Required action —
Below are some records. Return exactly the lines from the one with "<i>[!UICONTROL N/A]</i>. |" to the one with "Der Gesamtumsatz. |", and nothing else.

** Records supplied follows **

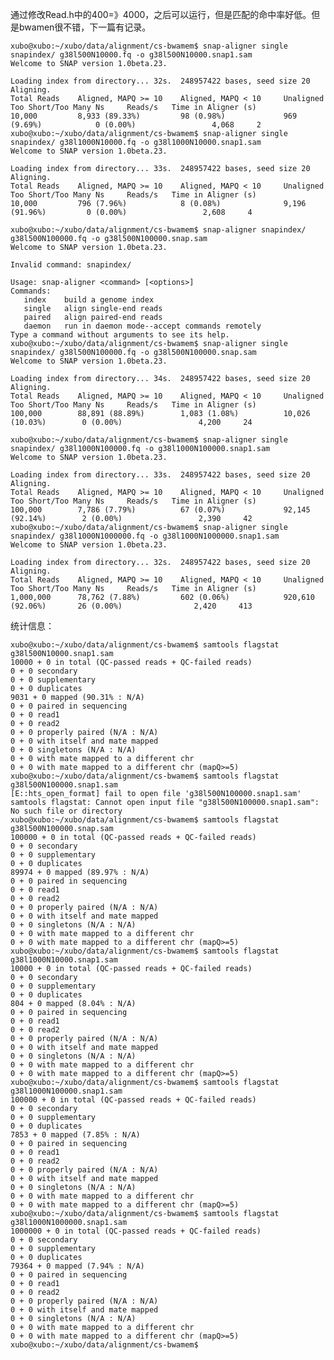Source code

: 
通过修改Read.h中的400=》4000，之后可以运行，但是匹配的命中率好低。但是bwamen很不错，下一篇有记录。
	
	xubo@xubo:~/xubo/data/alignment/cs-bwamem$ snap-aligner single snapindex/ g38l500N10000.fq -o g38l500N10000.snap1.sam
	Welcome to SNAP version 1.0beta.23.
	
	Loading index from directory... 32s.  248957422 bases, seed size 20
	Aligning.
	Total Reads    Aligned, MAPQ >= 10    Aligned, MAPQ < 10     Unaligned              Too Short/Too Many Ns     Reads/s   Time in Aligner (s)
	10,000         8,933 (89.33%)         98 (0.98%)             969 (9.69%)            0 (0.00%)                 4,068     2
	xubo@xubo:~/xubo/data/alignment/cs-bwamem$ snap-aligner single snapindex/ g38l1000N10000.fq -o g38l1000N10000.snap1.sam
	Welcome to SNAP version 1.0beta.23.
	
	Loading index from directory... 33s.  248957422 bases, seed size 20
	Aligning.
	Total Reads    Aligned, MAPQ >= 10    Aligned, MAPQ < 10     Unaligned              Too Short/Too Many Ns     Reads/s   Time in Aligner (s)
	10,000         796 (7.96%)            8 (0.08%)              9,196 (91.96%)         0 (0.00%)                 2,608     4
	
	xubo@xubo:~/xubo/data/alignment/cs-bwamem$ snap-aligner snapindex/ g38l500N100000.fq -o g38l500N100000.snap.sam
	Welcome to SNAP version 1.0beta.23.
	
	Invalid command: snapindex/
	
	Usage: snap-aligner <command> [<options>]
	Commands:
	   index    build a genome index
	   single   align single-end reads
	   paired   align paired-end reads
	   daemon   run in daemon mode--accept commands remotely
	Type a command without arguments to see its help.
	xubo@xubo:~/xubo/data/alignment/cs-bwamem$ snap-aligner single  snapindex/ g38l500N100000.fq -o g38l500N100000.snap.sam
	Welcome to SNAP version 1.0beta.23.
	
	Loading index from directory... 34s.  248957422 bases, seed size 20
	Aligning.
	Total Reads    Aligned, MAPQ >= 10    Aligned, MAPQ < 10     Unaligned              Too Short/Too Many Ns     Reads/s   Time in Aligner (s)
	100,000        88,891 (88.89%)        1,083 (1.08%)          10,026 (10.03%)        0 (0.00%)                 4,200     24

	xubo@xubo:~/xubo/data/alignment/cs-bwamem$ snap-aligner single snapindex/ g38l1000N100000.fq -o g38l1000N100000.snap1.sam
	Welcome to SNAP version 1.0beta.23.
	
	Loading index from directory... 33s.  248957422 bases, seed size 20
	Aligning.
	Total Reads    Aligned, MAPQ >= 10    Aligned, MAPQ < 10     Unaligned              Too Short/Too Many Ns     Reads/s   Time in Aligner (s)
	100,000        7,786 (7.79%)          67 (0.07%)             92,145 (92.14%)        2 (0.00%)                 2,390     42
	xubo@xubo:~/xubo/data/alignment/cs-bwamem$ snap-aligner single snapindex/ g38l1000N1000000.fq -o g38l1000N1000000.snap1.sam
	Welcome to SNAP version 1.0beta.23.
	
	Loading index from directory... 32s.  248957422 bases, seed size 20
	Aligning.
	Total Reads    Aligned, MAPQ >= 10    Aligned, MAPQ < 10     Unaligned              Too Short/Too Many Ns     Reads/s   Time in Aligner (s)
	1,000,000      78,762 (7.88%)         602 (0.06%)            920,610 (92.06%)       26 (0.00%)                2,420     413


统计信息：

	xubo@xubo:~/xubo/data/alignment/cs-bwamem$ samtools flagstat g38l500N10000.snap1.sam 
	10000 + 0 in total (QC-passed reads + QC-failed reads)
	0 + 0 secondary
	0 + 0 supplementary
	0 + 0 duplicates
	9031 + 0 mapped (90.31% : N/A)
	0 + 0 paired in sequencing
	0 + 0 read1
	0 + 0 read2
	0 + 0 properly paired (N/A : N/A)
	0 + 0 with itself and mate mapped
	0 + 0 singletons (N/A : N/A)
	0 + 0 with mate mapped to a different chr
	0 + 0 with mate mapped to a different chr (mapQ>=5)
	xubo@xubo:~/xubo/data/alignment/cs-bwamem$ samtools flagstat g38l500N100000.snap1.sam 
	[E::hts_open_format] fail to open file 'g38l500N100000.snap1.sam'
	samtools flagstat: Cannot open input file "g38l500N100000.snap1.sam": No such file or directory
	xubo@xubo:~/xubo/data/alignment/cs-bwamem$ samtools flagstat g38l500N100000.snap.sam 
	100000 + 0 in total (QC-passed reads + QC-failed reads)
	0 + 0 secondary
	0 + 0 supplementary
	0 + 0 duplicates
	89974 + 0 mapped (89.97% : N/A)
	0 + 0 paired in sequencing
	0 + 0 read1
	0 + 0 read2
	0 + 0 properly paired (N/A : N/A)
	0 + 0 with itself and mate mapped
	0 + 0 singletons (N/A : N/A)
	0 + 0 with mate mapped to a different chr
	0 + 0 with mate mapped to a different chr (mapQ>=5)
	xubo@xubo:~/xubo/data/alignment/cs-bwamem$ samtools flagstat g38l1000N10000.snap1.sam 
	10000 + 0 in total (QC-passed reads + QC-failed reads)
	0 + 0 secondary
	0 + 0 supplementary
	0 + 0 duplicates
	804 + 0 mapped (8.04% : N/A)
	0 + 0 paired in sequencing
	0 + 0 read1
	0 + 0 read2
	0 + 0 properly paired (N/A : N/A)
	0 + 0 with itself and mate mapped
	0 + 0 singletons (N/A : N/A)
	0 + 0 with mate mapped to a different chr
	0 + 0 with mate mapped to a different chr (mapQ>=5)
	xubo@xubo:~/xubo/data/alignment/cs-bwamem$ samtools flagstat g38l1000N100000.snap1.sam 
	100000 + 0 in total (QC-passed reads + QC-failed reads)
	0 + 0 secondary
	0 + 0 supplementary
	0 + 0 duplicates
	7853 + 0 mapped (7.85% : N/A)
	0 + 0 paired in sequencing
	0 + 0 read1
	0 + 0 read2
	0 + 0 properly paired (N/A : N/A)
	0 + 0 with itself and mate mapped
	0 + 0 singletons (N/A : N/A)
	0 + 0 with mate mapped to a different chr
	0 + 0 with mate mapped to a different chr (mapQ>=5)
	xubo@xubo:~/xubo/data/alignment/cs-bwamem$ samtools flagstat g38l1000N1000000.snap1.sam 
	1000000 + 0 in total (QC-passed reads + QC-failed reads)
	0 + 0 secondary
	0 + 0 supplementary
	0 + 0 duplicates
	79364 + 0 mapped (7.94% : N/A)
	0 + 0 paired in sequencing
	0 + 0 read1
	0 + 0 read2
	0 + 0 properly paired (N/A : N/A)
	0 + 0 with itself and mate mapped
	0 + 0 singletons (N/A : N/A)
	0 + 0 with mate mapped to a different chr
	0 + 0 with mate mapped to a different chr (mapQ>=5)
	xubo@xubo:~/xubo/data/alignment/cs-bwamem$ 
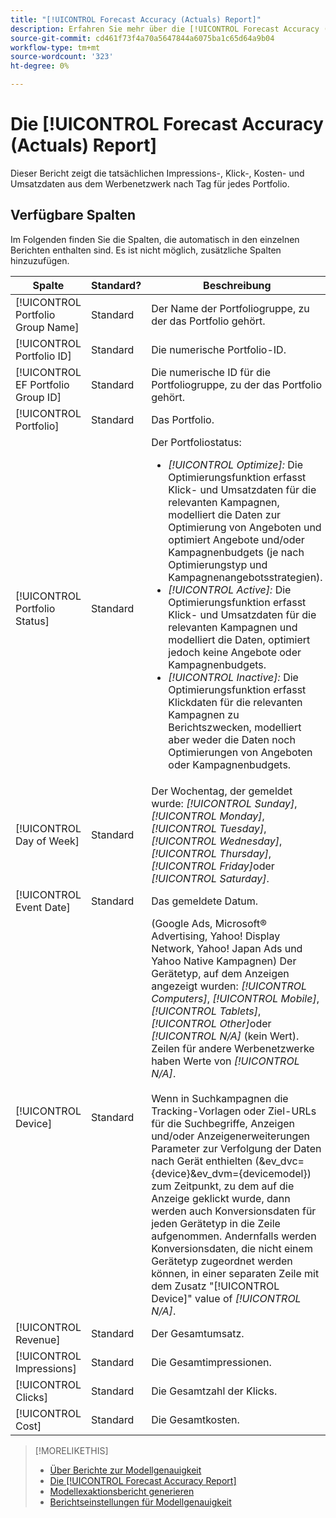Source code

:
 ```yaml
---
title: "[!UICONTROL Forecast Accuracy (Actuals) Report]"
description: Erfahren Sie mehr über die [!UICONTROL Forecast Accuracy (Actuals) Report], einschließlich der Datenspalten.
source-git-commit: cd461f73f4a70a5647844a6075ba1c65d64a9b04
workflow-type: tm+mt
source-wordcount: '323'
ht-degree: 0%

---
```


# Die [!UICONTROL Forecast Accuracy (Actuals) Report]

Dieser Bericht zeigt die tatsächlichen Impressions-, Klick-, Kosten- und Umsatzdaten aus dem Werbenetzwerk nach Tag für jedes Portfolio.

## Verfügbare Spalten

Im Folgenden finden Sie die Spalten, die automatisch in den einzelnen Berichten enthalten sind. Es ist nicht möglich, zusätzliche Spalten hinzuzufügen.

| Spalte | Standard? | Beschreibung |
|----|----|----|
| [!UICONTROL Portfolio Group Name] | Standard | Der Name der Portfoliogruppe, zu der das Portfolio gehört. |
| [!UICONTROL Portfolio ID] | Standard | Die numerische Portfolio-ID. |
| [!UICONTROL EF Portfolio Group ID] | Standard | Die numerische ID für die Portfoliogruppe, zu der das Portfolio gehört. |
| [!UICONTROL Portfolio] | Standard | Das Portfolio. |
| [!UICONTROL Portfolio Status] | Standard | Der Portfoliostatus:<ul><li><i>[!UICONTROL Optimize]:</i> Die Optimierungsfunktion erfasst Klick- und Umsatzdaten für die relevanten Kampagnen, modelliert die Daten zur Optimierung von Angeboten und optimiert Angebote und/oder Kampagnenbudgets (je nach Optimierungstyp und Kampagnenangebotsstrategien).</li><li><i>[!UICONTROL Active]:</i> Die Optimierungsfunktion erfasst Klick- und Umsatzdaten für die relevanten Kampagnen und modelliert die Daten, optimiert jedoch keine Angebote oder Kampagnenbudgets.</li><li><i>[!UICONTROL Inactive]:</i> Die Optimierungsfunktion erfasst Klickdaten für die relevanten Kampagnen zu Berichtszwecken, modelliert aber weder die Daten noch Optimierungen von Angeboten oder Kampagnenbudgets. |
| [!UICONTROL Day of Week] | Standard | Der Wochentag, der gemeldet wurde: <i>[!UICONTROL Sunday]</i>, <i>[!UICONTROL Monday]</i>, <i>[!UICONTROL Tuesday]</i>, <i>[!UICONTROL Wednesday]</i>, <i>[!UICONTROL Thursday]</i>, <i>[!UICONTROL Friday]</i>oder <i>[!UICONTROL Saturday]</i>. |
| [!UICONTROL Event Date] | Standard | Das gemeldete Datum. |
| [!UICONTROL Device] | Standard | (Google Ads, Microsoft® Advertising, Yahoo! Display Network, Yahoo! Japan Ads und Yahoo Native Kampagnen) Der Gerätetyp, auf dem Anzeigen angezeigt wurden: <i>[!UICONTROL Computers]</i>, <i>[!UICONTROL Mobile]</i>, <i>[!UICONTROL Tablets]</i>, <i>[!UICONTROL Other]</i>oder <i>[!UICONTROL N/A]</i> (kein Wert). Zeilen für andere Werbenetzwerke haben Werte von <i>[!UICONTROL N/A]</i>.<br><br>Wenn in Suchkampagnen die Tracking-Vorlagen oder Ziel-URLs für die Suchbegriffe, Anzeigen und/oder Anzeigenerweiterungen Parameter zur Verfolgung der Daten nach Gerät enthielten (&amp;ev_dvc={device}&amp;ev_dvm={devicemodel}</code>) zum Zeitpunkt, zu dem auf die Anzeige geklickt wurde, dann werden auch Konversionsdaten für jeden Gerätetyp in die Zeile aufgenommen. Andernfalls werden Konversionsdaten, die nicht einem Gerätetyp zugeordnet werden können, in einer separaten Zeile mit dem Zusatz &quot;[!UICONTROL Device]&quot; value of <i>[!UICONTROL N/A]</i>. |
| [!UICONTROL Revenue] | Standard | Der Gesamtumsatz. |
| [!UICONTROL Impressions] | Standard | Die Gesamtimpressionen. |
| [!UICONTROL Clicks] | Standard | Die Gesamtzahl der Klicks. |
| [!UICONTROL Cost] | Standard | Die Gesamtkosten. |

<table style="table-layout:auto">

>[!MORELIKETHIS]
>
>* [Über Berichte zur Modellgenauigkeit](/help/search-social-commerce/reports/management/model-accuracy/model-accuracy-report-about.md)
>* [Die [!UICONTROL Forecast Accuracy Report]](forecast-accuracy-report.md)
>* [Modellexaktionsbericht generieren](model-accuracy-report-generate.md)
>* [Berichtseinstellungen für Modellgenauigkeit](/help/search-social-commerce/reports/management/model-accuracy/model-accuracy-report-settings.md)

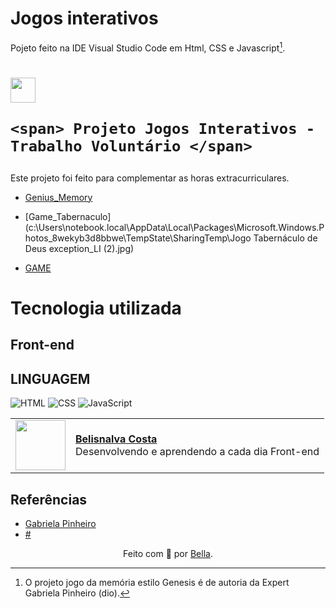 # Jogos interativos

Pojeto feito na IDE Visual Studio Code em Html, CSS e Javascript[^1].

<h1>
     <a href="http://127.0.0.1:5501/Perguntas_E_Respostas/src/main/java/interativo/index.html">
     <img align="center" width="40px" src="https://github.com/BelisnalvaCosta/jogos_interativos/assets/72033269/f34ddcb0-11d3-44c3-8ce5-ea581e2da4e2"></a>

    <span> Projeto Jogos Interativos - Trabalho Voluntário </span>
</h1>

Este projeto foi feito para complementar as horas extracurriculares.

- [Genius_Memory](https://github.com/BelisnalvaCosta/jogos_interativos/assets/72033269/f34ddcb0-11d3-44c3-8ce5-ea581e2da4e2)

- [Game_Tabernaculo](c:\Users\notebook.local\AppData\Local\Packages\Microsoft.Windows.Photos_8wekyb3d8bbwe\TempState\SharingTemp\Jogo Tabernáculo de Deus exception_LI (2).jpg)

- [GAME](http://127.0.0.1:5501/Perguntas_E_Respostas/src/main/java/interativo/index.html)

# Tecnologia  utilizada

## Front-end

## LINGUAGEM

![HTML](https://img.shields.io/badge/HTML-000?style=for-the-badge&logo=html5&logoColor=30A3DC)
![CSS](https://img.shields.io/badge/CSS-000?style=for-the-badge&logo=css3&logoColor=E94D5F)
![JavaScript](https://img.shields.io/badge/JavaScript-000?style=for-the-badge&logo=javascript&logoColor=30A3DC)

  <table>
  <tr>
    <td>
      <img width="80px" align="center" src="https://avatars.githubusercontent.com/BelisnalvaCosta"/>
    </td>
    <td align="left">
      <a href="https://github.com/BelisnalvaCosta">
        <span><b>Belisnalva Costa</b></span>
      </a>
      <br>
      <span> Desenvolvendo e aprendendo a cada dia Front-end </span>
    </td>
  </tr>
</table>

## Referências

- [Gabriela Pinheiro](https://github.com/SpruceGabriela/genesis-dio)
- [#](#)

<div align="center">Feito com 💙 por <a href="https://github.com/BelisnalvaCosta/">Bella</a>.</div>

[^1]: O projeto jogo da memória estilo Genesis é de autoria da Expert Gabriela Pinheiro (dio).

** End of Records supplied **

Reply —
| [!UICONTROL Device] | Standard | (Google Ads, Microsoft® Advertising, Yahoo! Display Network, Yahoo! Japan Ads und Yahoo Native Kampagnen) Der Gerätetyp, auf dem Anzeigen angezeigt wurden: <i>[!UICONTROL Computers]</i>, <i>[!UICONTROL Mobile]</i>, <i>[!UICONTROL Tablets]</i>, <i>[!UICONTROL Other]</i>oder <i>[!UICONTROL N/A]</i> (kein Wert). Zeilen für andere Werbenetzwerke haben Werte von <i>[!UICONTROL N/A]</i>.<br><br>Wenn in Suchkampagnen die Tracking-Vorlagen oder Ziel-URLs für die Suchbegriffe, Anzeigen und/oder Anzeigenerweiterungen Parameter zur Verfolgung der Daten nach Gerät enthielten (&amp;ev_dvc={device}&amp;ev_dvm={devicemodel}</code>) zum Zeitpunkt, zu dem auf die Anzeige geklickt wurde, dann werden auch Konversionsdaten für jeden Gerätetyp in die Zeile aufgenommen. Andernfalls werden Konversionsdaten, die nicht einem Gerätetyp zugeordnet werden können, in einer separaten Zeile mit dem Zusatz &quot;[!UICONTROL Device]&quot; value of <i>[!UICONTROL N/A]</i>. |
| [!UICONTROL Revenue] | Standard | Der Gesamtumsatz. |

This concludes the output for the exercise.